Here, the Observer lauds the socialism of Emperor Easley:

"Such legislation and hard work could bear fruit on another front soon. Last week, Gov. Mike Easley signed into law a new state budget that will make affordable health insurance available to nearly 40,000 uninsured children. The N.C. Kid's Care program broadens the income level to help children in families between 200 percent and 300 percent of the poverty line. Help is based on need, and families participate in paying the costs through deductibles, co-payments and premiums subsidized on a sliding scale." 

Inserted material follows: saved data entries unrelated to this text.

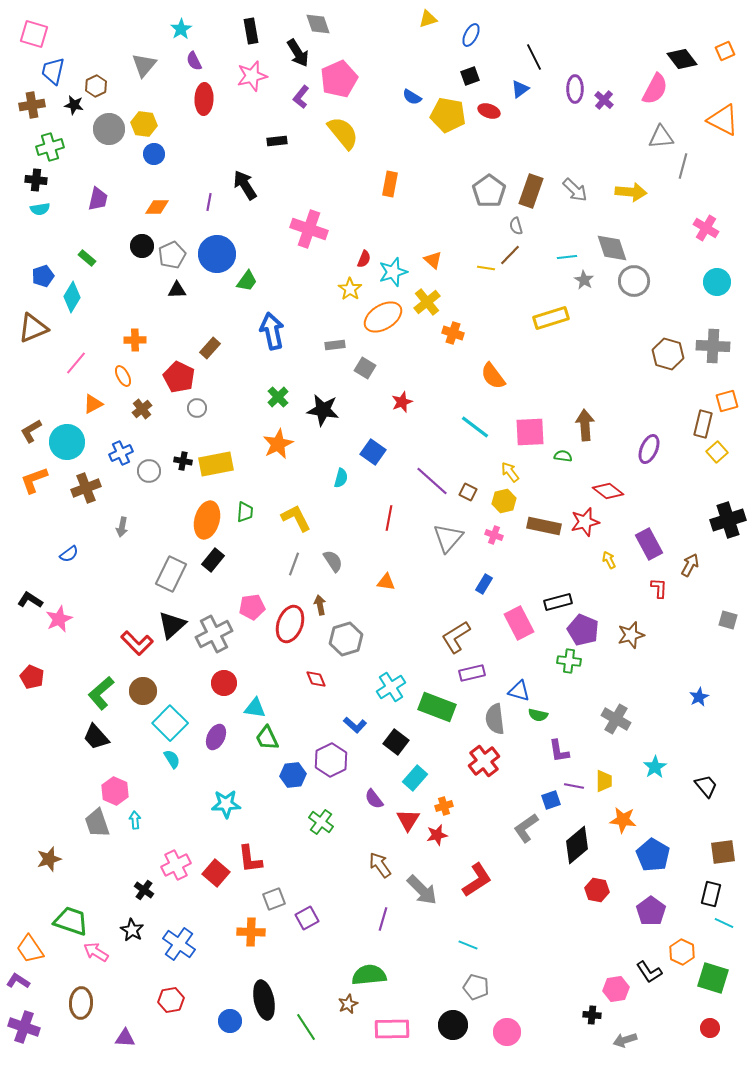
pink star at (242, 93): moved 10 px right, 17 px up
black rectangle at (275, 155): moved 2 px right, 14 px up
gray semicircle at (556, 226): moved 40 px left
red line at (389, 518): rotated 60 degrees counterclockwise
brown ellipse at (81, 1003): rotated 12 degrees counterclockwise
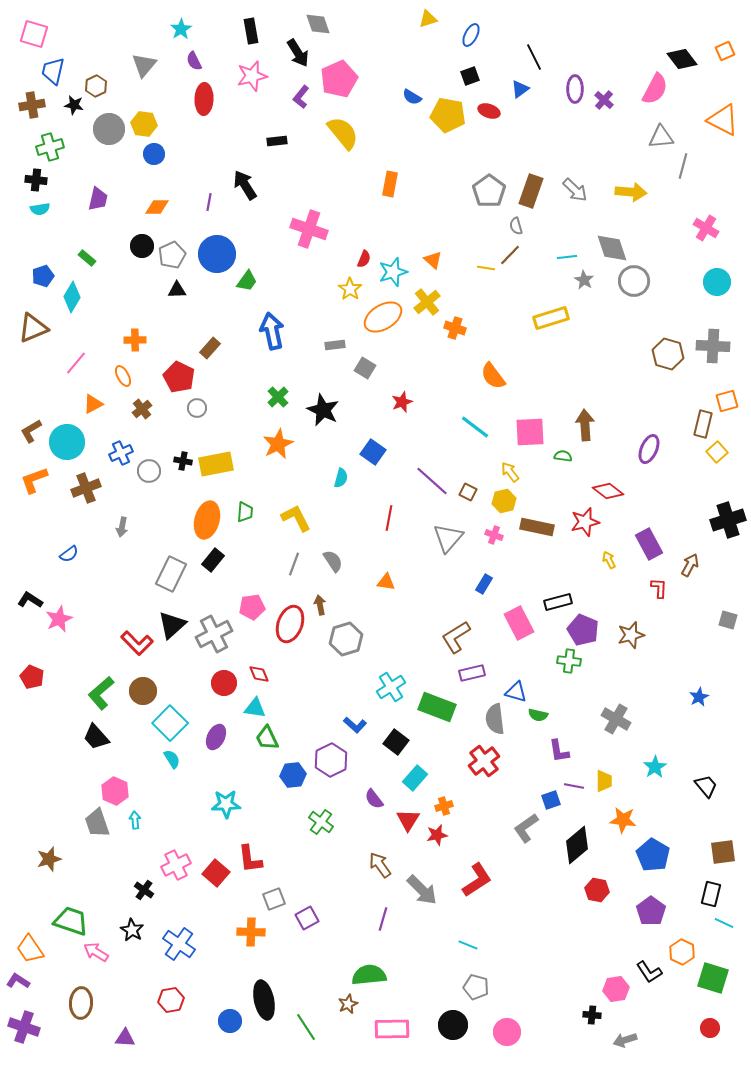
orange cross at (453, 333): moved 2 px right, 5 px up
black star at (323, 410): rotated 16 degrees clockwise
brown rectangle at (544, 526): moved 7 px left, 1 px down
red diamond at (316, 679): moved 57 px left, 5 px up
blue triangle at (519, 691): moved 3 px left, 1 px down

Subsidizing socialized medicine for the middle class. That's brilliant. I suggest here that many poor people could afford healthcare for their kids without more socialized Medicine. What Kids' Care does is make healthcare more expensive for everyone as younger, healthier people are removed from the private market. -Max Borders

May 25, 2007

Minimum Wage Blues

Congress, in exchange for caving on war funding, must have struck a deal to get in their economically unsound minimum wage legislation that is sure to hit to small businesses particularly hard. I have argued elsewhere that this type of intervention in the economy is a bad idea for a number of reasons. Congressional lefties clearly don't understand the nuances of labor supply and demand -- clouded as they are by meaningless concepts such as "living wage." Alas, here we have another blow against the margins of businesses already plagued by the price of healthcare they've been saddled with the responsibility for providing due to our skewed tax code. Sigh. No joy watching these government circuses in our state and in Washington trying to fix and plan our economy like 'intelligent designers.'

May 23, 2007

Expanding SCHIP

The Democratically dominated N.C. General Assembly is keen to expand the SCHIP part of Medicaid (families with children).

A good compromise may be found here.

May 10, 2007

Speaking of Poverty

Food for thought for our 'progressive' friends, from Arnold Kling. The moral? Unrestricted capitalism is by far the best poverty alleviation tool. This suggests to me that the term 'progressive' is being woefully misapplied these days.